In her new book, “Passages in Caregiving: Turning Chaos into Confidence,” Gail starts off with the most unexpected of stages, Stage 1: Shock & Mobilization. She says, “It’s important to make personal contact with any and all doctors, and health-care providers. Take a tape recorder to remember everything the doctor says and don’t accept the first diagnosis or treatment option.”  Gail intricately describes each of the eight stages while softly inserting personal stories and anecdotes from an array of different people explaining their own experiences when dealing with doctors and hospitals. She explains that it’s as though you’re finding a “medical quarterback – you need someone to help assemble your team and call the plays.”

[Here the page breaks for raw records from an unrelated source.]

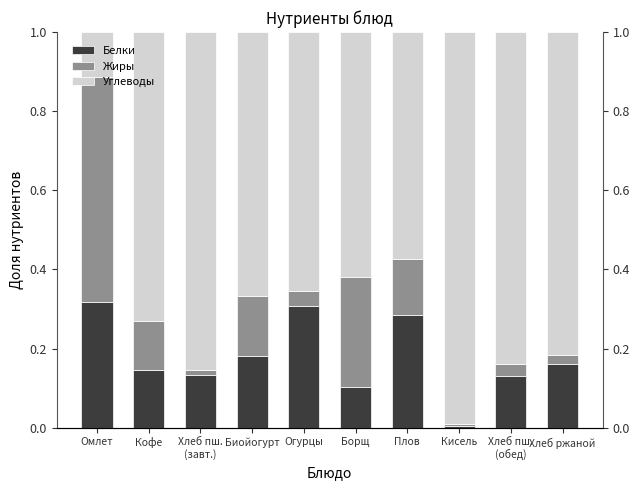

List the labels in order of Углеводы value, smallest first.

Омлет, Плов, Борщ, Огурцы, Биойогурт, Кофе, Хлеб ржаной, Хлеб пш.
(обед), Хлеб пш.
(завт.), Кисель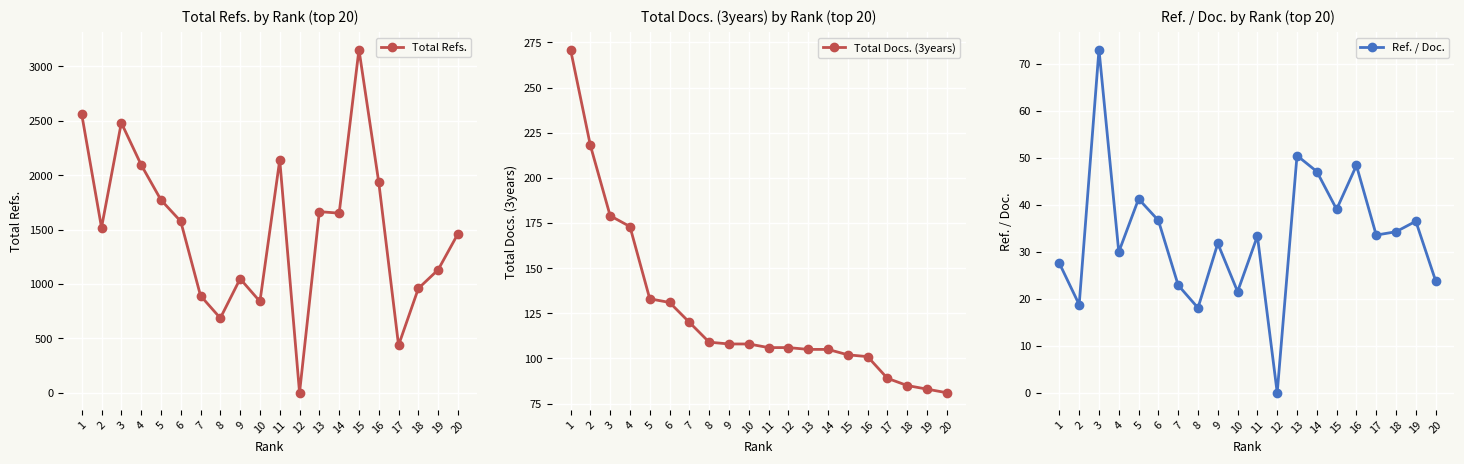

Reading right to left, transcribe all the data shown in this chart.

Total Refs.: 1462.0	1131.0	959.0	436.0	1934.0	3155.0	1651.0	1665.0	0.0	2141.0	839.0	1048.0	686.0	892.0	1576.0	1773.0	2096.0	2482.0	1518.0	2561.0
Total Docs. (3years): 81.0	83.0	85.0	89.0	101.0	102.0	105.0	105.0	106.0	106.0	108.0	108.0	109.0	120.0	131.0	133.0	173.0	179.0	218.0	271.0
Ref. / Doc.: 23.8	36.5	34.2	33.5	48.4	39.0	47.1	50.5	0.0	33.3	21.5	31.8	18.1	22.9	36.6	41.2	29.9	73.0	18.7	27.5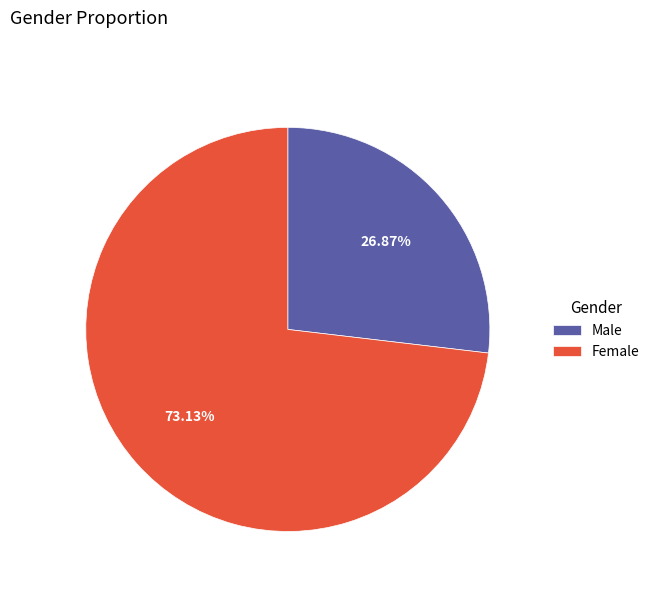

Is Male the majority of the pie?

No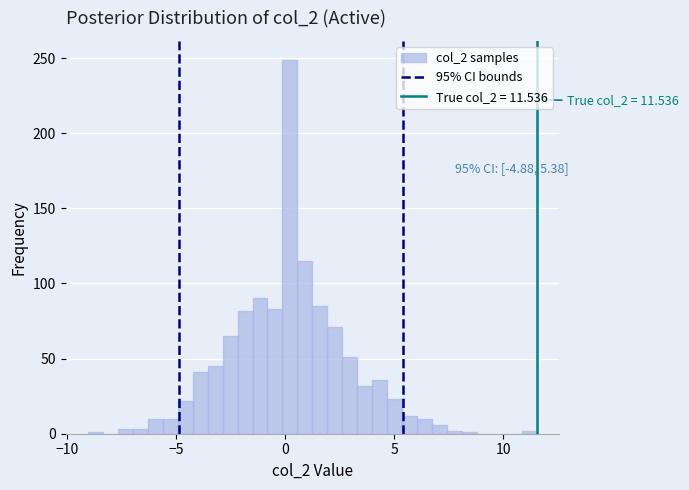

Read against the x-axis, roughly where is the centre of the tallest bar?

0.0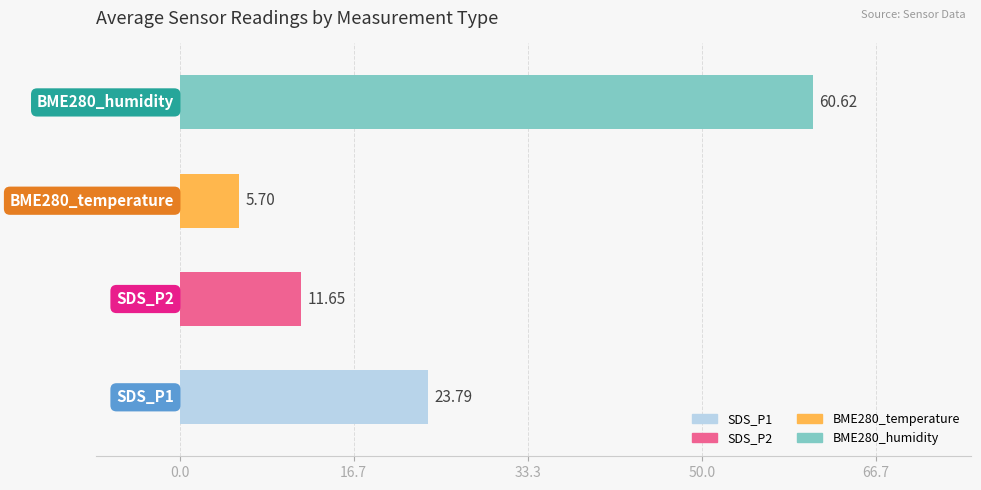

What is the average value?

25.4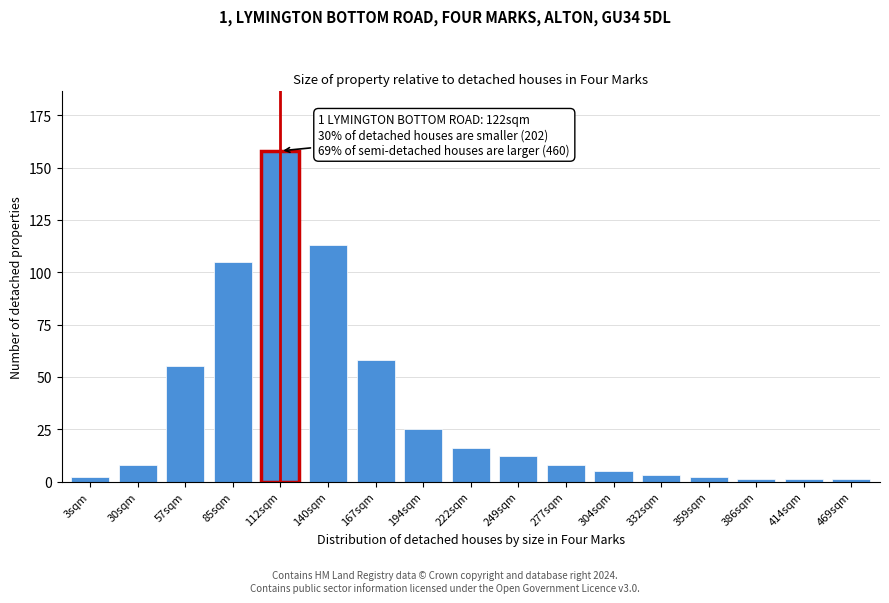

Reading left to right, extract all data points from this chart.

2	8	55	105	158	113	58	25	16	12	8	5	3	2	1	1	1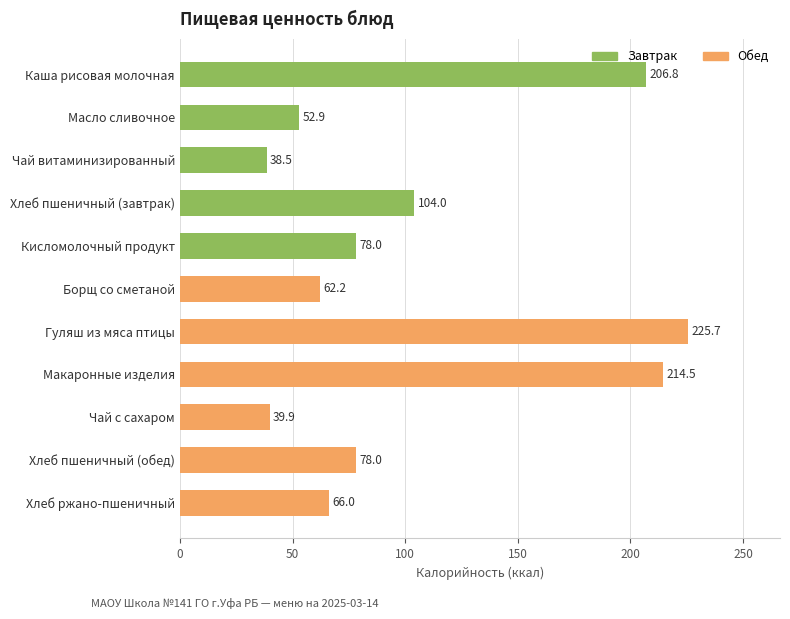

Reading bottom to top, extract all data points from this chart.

Хлеб ржано-пшеничный=66.0	Хлеб пшеничный (обед)=78.0	Чай с сахаром=39.9	Макаронные изделия=214.5	Гуляш из мяса птицы=225.7	Борщ со сметаной=62.2	Кисломолочный продукт=78.0	Хлеб пшеничный (завтрак)=104.0	Чай витаминизированный=38.5	Масло сливочное=52.9	Каша рисовая молочная=206.8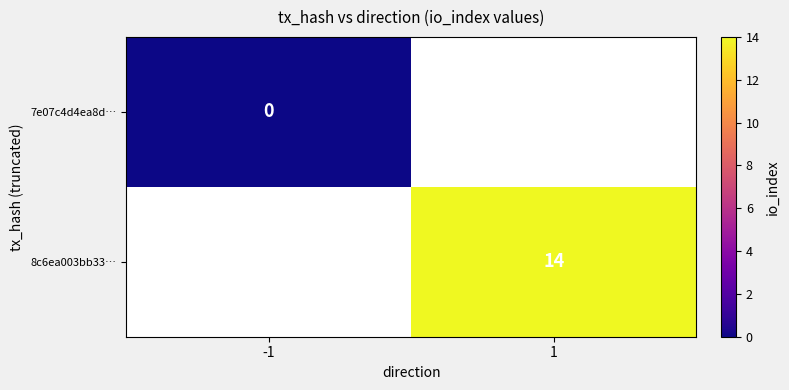

True or false: 8c6ea003bb33… has a value of 21 at 1.

False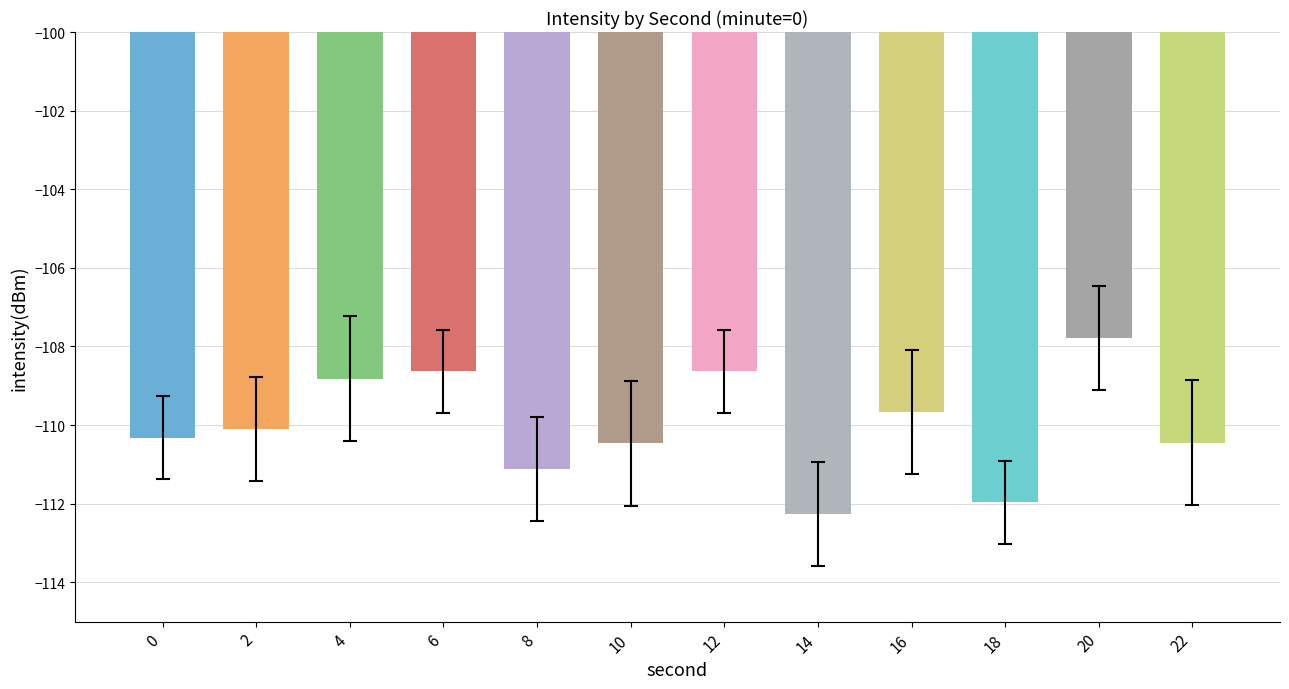

Count the number of values greater than -110.

5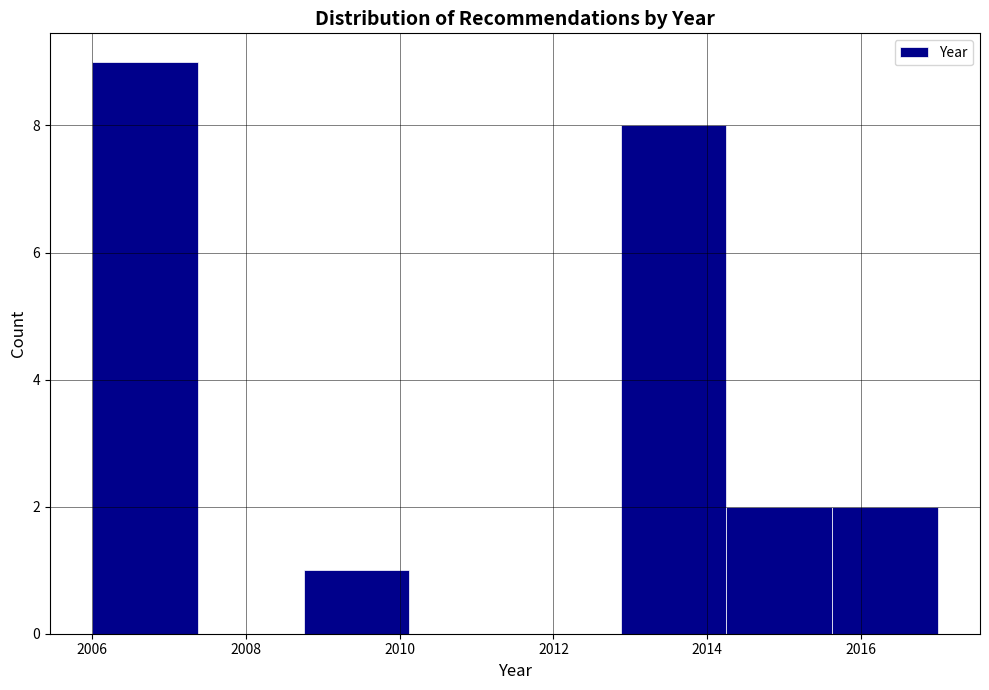

Reading left to right, transcribe this chart: for each bar, give the range it covers on the x-axis and its height. Neither the bar edges nor the heights are printed on the chart, so give them approximately, as read against the axes.

2006.0 to 2007.4: 9
2007.4 to 2008.8: 0
2008.8 to 2010.2: 1
2010.2 to 2011.6: 0
2011.6 to 2012.8: 0
2012.8 to 2014.2: 8
2014.2 to 2015.6: 2
2015.6 to 2017.0: 2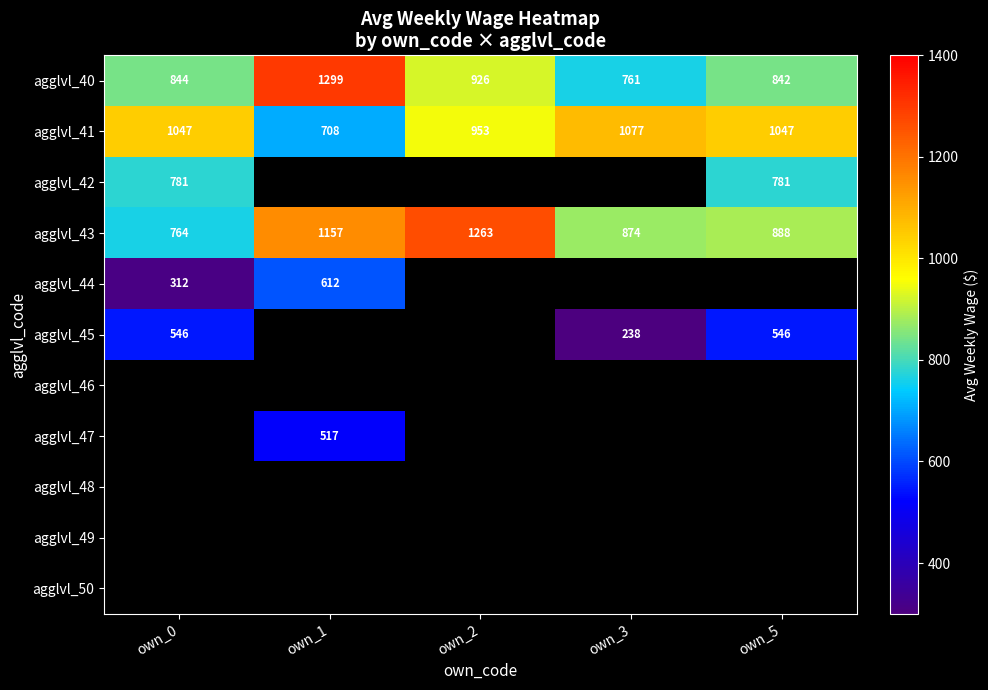

What is the minimum value for agglvl_41?

708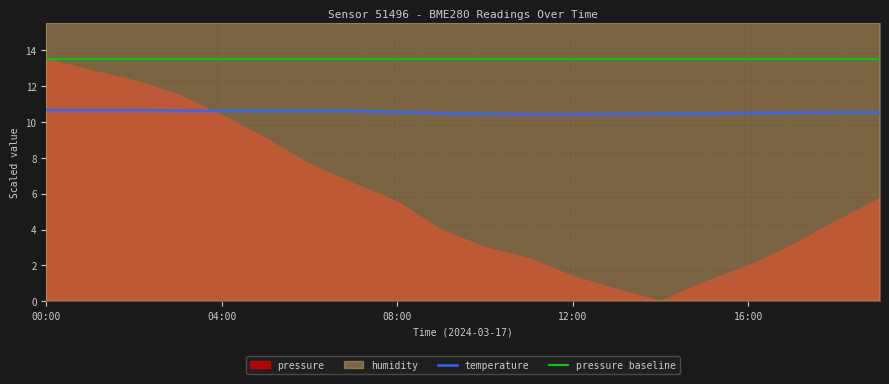

Between 12:00 and 15:00, which is larger?

12:00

Sometimes it may seem as though you are alone in this process, but it’s vital to seek family members, friends, and even health experts for help and support. Gail recommends, “Form a circle of care. Nobody can do care giving alone and not just with siblings and family members, but with health care providers, social workers and nurses. Call a family meeting early on and talk about what each family member does best and how they can help. Social workers, doctors and nurses can then become the mediator between family members.”

As the stories continue one after the other, intertwined with useful advice, you learn that sometimes you need to be fearless. When life seems to bring you down, it’s the ability of seeing beyond the struggles that will help you to pull yourself back up. “When you know your loved one is not going to come back, you have to prepare yourself to come back onto your own path. There is life after caregiving,” says Gail. The stress and pain of care giving can be monumentally exhausting both mentally and physically. “Take at least an hour every single day to do something for yourself that has nothing to do with care giving – yoga, coffee with a friend, a walk in the park – anything that gives you pleasure. Your body needs to rest.”

The unbelievable stories in 
Passages in Caregiving: Turning Chaos into Confidence,” along with the strategies to deal with every stage of caregiving will help guide you through one of life’s most detrimental moments and when you think all is lost, you’ll learn that there is hope beneath it all.